Der deutsche Filmtitel Die Schlacht der Warlords ist wirklich selten daneben.* Weder tauchen in diesem Film irgendwelche Warlords auf, noch werden epische Schlachten geschlagen. Es handelt sich im Gegenteil um einen durch und durch antiheroischen Film.

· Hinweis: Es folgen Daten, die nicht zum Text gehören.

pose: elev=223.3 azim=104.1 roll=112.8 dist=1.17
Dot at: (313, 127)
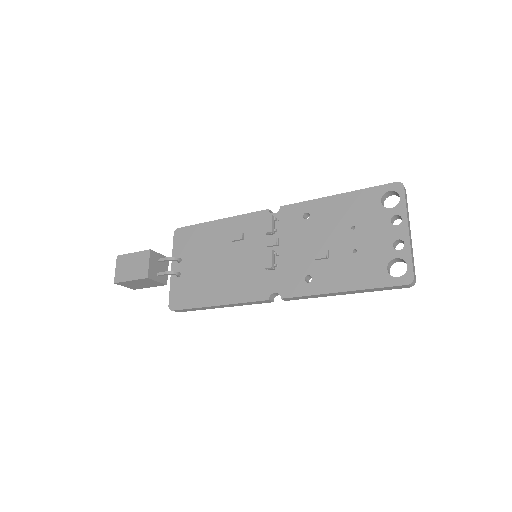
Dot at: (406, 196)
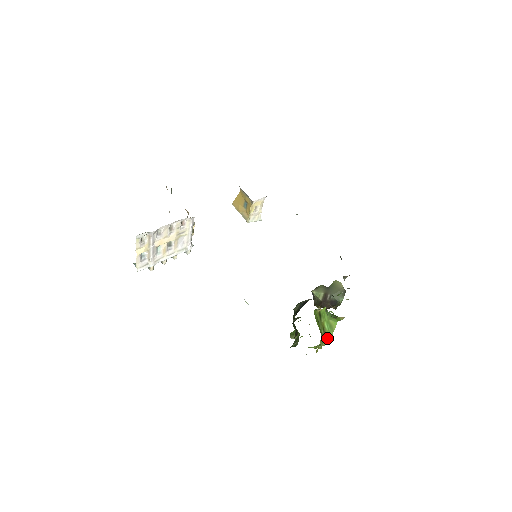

Die beiden Räuber Xue Shisan (Hu Jun) und Chen Liu (Jiang Wu) treffen in einem Dorf mit dem sprechenden Namen Bitterer Bambus ein. Als sie sich gerade daran machen, den Dorfbewohner Ma Qi (Sa Li) um seine Habseligkeiten zu erleichtern, taucht ein Trupp Soldaten auf. Als einer von ihnen versucht, Ma Qis Tochter Luo Niang (Wang Xiao) zu vergewaltigen, greifen die Räuber ein. Sie töten zwei der Soldaten und vertreiben die übrigen.
Allerdings haben sie nicht mit dem Dorfvorsteher (Lee Li-chun) gerechnet. Der ist ein unverbesserlicher Paragraphenreiter und Gernegroß, der behauptet, von einem Helden aus der Geschichte der Drei Reiche abzustammen. Er beharrt darauf, dass Shisan und Liu »nach den Tang-Gesetzen«** als Mörder der beiden Soldaten der Obrigkeit übergeben werden müssen und lässt sie von den Männern des Dorfes festsetzen. Kurz vor einem weiteren Angriff marodierender Soldaten können die beiden sich befreien, um das Dorf erneut zu verteidigen.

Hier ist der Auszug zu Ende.